Il processo a Brescia per rivelazione di segreto sui verbali della Loggia Ungheria. Slitta al 20 giugno la sentenza sull'ex pm di Mani Pulite

Condannare Piercamillo Davigo a 1 anno e 4 mesi con pena sospesa. È la richiesta della procura di Brescia nel processo all’ex membro del pool di Mani Pulite per rivelazione di segreto sui verbali della Loggia Ungheria e le dichiarazioni dell’avvocato Piero Amara, e per aver indotto il pm di Milano Paolo Storari a dargliene una copia sostenendo che a lui “non fosse opponibile il segreto investigativo” in quanto membro del Csm. Slitta al 20 giugno la sentenza che era prevista per la giornata di martedì, Davigo non sarà nell’aula della Corte di Assise presieduta dal giudice Roberto Spanò alla lettura del dispositivo dopo aver partecipato in prima persona a oltre un anno di udienze.

“Concezione privata del Csm”

Durante la requisitoria i pm Francesco Milanesi e Donato Greco hanno chiesto di ritenere il magistrato in pensione colpevole per tutti gli episodi di rivelazione di segreto.
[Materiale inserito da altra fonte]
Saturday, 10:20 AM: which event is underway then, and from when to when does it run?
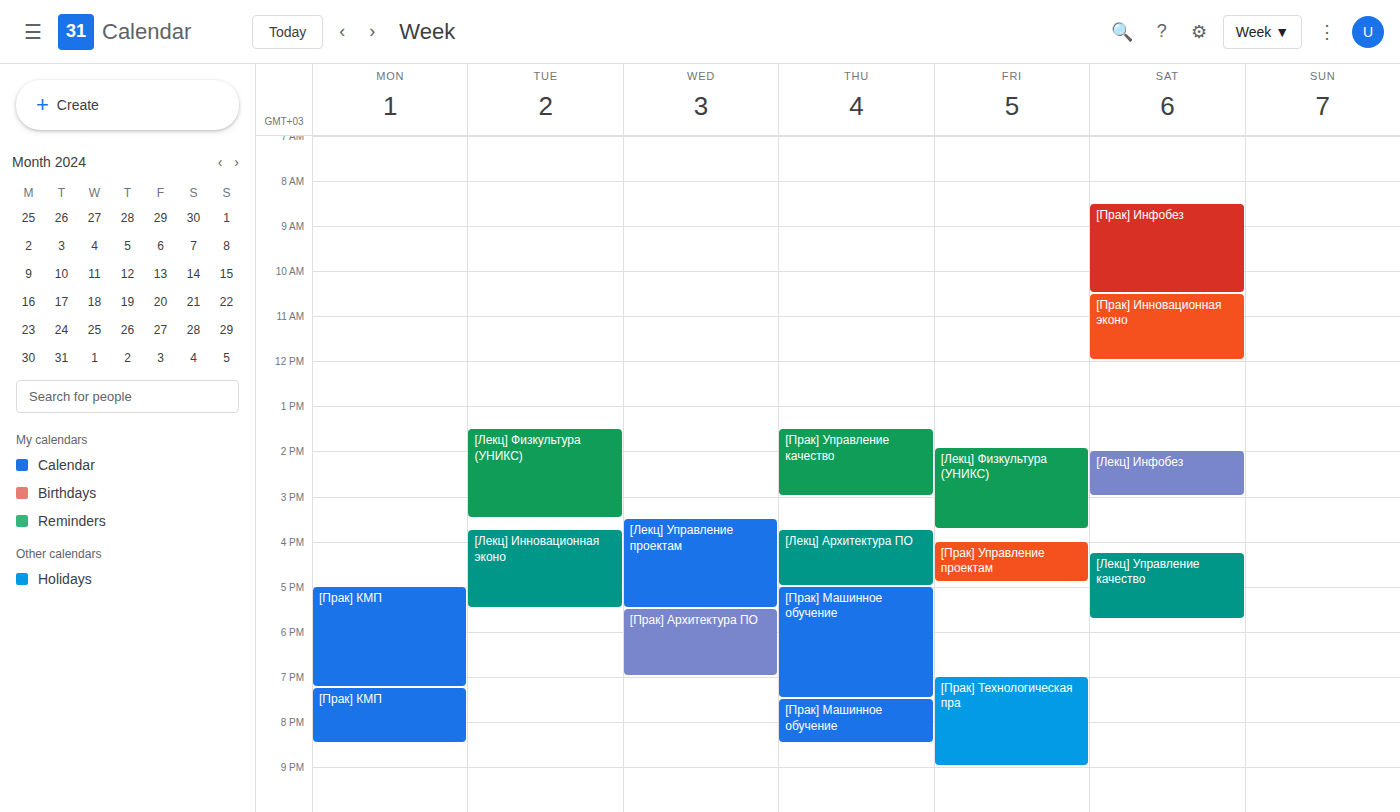
"[Прак] Инфобез", 8:30 AM to 10:30 AM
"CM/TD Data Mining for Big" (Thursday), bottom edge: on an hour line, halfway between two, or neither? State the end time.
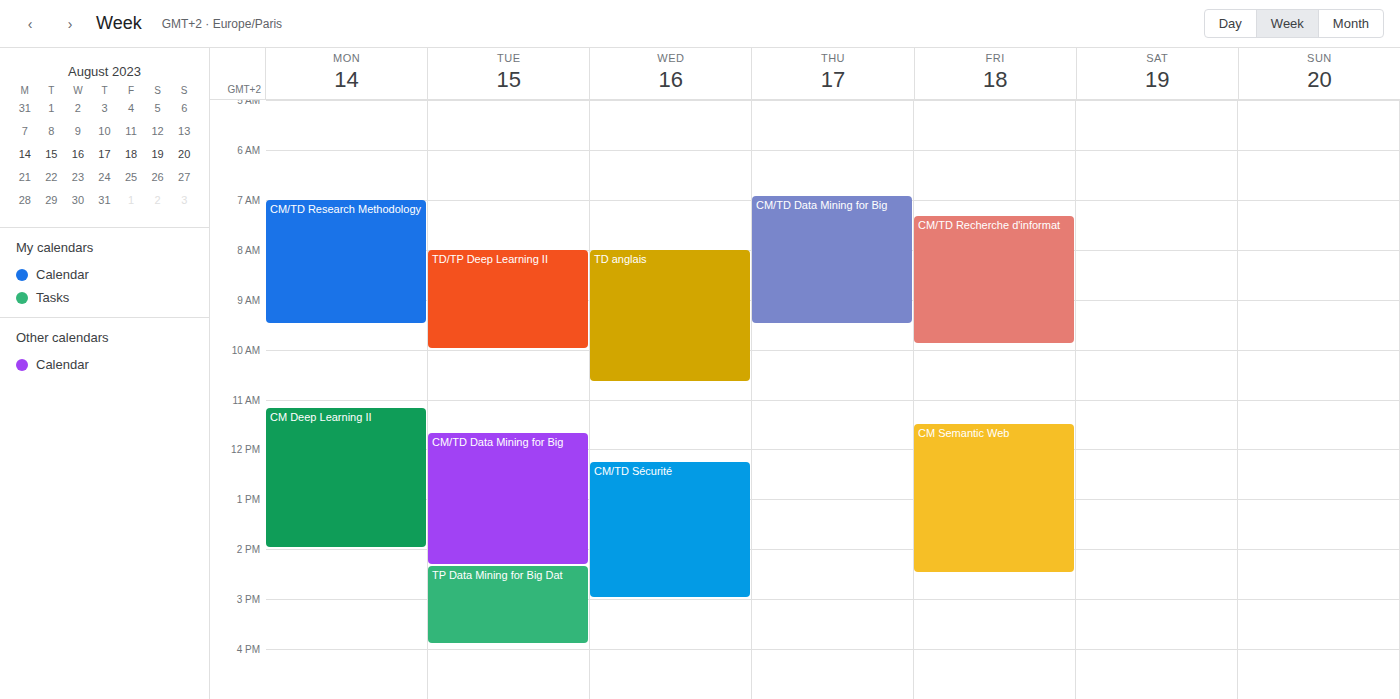
9:30 AM -- halfway between the 9 AM and 10 AM lines.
Davigo risponde di aver parlato dei verbali o consegnato una copia degli stessi all’ex vice presidente del Csm, David Ermini, l’ex primo presidente di Cassazione, Pietro Curzio, i consiglieri del Csm Giuseppe Marra, Ilaria Pepe, Alessandro Pepe, Giuseppe Cascini, Fulvio Gigliotti, Stefano Cavanna, all’ex presidente della Commissione parlamentare antimafia, Nicola Morra, e alle assistenti amministrative al Consiglio superiore della magistratura Giulia Befera e Marcella Contraffatto. Parere favorevole dalla Procura guidata da Francesco Prete – presente in aula – alla concessione delle attenuanti generiche “per aver spiegato con grande chiarezza le ragioni del proprio operato contribuendo alla ricostruzione dei fatti”. Secondo i pm, Davigo si sarebbe elevato a “paladino della giustizia per violare la legalità” ma “l’unica legalità violata è quella nel salotto di casa sua dove atti coperti da segreto sono usciti dal perimetro investigativo e dopo un po’ di tempo finiti sui giornali”. L’ex capo dell’Anm avrebbe una “concezione privata” del Csm per la quale “siccome ne sono membro, posso sempre e comunque esercitarne le prerogative”.

Difesa Ardita: “Dietro calunnie battaglia per Procuratore Roma”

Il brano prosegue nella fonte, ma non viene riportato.